Some DocumentEntries will have a service start time but not have a service stop time. This is common in chronic care, radiology, and other circumstances where the end of the service has not happened or where the end is unknowable;  therefore you should include a query parameter that would eliminate DocumentEntries that have a declared start time well after the time range you are interested in:

  • serviceStartTimeTo parameter in the query should be set to a few minutes before the time you are interested in being the Stop of the service time range

Some DocumentEntries will have a service stop time but not a service start time. This is not common, but will happen where there is no clear start time to an observation, therefore you should include a query parameter that would eliminate DocumentEntries that have a declared stop time well before the time range you are interested in:

  • serviceStopTimeFrom parameter in the query should be set to a few minutes after the time you are interested in being the Start of the service time range

Some DocumentEntries will have neither service start or stop. These will be returned regardless of any timeframe query parameters. Your Community Metadata Specification should encourage all metadata publications populate the serviceStartTime and serviceStopTime element as much as possible to avoid false-positive query results.

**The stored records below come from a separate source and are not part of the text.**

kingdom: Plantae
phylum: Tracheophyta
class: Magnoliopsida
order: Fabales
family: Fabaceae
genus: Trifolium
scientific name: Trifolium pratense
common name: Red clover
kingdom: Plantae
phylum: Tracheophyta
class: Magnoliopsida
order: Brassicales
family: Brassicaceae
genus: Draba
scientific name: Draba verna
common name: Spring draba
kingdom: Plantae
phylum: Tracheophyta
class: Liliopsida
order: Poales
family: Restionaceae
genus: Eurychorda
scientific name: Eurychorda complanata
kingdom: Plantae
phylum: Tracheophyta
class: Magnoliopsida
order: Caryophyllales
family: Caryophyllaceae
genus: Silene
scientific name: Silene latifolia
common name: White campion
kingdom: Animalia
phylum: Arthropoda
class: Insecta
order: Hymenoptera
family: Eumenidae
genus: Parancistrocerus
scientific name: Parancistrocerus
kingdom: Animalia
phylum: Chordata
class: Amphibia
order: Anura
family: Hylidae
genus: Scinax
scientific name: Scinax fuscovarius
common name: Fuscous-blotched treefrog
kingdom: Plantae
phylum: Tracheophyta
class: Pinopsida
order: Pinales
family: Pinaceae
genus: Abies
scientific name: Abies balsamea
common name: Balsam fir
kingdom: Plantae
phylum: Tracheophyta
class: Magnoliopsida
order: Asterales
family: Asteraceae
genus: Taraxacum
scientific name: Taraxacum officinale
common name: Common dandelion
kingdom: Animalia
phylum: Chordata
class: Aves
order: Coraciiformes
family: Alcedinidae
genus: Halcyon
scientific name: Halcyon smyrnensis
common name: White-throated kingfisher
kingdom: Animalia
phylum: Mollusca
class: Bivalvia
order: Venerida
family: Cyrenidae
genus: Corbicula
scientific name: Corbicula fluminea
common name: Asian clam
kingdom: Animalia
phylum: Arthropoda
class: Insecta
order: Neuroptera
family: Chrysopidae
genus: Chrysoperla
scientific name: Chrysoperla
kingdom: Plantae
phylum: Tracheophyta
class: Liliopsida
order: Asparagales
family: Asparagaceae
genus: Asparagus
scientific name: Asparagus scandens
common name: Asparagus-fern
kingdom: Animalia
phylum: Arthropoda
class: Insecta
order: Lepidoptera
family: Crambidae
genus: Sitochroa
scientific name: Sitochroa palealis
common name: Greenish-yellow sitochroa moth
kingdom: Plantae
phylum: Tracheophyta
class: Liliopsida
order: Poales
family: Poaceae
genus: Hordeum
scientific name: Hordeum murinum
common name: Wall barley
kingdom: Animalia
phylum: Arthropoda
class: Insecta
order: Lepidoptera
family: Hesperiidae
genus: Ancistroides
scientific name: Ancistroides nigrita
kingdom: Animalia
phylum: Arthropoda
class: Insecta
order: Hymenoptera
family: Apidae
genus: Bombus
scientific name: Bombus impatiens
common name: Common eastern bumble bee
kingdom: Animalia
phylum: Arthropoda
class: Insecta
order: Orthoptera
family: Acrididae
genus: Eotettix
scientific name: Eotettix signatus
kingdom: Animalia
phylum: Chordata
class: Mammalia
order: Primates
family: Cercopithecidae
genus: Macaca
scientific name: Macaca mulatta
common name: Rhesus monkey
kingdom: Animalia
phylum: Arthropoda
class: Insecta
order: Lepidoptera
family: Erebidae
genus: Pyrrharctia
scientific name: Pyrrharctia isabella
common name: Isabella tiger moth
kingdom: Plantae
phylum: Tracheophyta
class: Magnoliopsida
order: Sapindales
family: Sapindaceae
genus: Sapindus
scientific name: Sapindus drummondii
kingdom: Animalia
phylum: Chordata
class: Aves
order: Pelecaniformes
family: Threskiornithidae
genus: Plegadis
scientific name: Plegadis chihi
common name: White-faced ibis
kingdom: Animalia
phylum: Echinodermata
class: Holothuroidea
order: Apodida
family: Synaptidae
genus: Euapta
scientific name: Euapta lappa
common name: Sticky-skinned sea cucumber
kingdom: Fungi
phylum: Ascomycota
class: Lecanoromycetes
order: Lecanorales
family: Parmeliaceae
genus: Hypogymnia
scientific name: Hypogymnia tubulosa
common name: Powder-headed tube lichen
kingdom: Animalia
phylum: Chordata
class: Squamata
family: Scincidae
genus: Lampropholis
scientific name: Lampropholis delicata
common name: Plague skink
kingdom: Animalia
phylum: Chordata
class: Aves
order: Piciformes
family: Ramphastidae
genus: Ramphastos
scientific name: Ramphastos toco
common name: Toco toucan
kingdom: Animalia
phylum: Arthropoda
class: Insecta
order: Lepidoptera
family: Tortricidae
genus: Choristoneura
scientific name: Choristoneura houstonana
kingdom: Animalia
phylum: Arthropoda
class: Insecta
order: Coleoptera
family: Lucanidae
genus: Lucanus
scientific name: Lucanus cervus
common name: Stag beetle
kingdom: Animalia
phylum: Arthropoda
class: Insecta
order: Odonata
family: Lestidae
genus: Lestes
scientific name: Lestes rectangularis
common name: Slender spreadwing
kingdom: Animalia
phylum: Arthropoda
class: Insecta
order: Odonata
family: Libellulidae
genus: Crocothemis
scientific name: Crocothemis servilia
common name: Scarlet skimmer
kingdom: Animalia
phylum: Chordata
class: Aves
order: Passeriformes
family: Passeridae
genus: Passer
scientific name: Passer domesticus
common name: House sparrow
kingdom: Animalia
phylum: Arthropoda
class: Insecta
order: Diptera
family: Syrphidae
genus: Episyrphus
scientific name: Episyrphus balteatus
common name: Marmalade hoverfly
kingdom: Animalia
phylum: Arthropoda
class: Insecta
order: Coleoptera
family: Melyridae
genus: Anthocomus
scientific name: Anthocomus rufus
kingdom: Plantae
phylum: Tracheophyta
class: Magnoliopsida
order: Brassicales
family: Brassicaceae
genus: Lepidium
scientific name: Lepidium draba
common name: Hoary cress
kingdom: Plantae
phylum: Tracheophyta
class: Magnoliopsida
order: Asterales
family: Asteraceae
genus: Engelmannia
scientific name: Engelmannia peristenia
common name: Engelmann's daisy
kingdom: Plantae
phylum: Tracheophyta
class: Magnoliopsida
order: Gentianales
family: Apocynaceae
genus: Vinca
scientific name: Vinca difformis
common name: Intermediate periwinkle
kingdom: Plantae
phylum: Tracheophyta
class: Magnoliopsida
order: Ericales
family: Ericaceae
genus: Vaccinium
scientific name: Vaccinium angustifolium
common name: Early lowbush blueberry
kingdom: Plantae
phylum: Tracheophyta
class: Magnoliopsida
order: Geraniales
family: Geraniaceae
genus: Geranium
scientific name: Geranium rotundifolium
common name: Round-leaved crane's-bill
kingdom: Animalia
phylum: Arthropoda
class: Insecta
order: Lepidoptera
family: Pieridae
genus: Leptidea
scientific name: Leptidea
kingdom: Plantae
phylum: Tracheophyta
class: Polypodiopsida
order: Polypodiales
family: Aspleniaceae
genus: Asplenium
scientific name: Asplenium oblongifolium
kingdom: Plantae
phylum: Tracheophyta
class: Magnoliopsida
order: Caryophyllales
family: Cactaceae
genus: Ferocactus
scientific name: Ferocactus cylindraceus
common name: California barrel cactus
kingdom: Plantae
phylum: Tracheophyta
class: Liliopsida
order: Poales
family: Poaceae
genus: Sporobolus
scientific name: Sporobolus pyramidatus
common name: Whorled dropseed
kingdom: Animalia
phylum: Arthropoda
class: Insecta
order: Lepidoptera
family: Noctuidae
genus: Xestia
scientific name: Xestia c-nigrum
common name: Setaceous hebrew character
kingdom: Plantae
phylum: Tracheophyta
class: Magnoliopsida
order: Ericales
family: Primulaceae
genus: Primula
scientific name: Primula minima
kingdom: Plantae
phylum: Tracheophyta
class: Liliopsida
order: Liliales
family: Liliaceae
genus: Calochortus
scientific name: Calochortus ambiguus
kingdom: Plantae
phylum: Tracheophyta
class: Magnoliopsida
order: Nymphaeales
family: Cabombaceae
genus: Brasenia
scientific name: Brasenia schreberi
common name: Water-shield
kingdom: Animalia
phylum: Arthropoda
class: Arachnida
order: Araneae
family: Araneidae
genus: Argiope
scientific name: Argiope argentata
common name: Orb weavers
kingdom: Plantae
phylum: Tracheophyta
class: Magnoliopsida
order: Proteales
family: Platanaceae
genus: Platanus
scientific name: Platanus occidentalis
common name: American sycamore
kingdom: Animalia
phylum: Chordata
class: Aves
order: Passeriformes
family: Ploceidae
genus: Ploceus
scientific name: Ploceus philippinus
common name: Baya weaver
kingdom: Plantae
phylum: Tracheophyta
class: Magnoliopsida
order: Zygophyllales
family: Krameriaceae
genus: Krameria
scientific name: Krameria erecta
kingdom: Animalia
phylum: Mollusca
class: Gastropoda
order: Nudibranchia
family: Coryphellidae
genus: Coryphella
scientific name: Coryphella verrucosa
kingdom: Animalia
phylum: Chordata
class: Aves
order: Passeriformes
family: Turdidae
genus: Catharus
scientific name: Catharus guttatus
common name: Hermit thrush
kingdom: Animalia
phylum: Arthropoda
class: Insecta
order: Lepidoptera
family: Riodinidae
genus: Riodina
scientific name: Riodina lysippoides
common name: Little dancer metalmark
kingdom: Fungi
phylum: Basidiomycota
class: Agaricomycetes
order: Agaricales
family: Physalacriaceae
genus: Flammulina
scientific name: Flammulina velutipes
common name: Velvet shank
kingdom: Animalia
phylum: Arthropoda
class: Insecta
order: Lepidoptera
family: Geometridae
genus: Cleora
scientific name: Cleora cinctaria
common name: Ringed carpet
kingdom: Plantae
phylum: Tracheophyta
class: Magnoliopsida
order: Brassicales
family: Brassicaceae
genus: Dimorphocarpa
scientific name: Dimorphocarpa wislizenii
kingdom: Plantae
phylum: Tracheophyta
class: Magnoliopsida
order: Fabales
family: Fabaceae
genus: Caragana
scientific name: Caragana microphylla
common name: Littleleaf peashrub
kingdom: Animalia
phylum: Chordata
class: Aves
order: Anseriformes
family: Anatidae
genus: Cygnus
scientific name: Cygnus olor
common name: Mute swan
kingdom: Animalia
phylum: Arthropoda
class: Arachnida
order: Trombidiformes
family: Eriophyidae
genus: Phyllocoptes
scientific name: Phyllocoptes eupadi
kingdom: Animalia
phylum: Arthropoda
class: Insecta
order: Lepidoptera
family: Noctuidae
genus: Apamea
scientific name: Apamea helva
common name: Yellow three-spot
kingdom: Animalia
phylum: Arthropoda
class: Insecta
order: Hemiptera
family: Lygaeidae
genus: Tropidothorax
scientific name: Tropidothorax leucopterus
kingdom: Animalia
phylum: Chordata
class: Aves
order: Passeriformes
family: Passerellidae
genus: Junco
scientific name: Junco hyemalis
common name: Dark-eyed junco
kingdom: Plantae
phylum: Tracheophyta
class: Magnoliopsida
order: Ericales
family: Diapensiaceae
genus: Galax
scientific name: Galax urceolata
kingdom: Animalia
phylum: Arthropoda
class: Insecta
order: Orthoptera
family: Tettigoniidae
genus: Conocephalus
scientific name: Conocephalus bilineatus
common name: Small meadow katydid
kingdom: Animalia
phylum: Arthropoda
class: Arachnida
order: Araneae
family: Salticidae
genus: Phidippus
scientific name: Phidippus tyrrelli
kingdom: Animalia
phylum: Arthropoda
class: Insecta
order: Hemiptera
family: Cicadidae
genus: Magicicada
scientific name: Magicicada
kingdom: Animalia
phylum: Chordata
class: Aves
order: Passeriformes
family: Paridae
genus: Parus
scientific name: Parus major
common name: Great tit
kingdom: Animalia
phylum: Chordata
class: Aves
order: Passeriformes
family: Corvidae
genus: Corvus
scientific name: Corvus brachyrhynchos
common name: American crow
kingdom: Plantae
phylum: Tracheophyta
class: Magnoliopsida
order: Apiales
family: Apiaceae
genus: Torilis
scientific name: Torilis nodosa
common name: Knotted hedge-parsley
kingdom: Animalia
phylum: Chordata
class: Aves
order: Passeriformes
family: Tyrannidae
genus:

Post processing to eliminate false-positives

Ultimately one will get false-positive results from the query, the solution is to look at ALL of the metadata to find reasons to find and eliminate these false-positives.

Conclusion

The only real way to avoid false-positives is to force all DocumentEntries in the Community to have at least ONE service time. Most of the time Service Start Time can be determined.  It might be only to the accuracy of the day, or month, or year. But even that eliminates many false-positives. When there is not one of these times available, one is sure to have false-positives. For the Metadata Handbook, this is a fantastic observation as it can become a community rule that at-least one, preferably both times must be filled in.

Yes we know that there are MANY other query parameters. Yes we know that one could design better query language support. The point though is that this is the system we have. AND when used properly it will work just fine. Any data publisher that doesn't follow the rules will mess up Any well designed system. This is not a case of a poorly designed query system, this is a fact. Query is at the mercy of the data, bad data gives bad query results.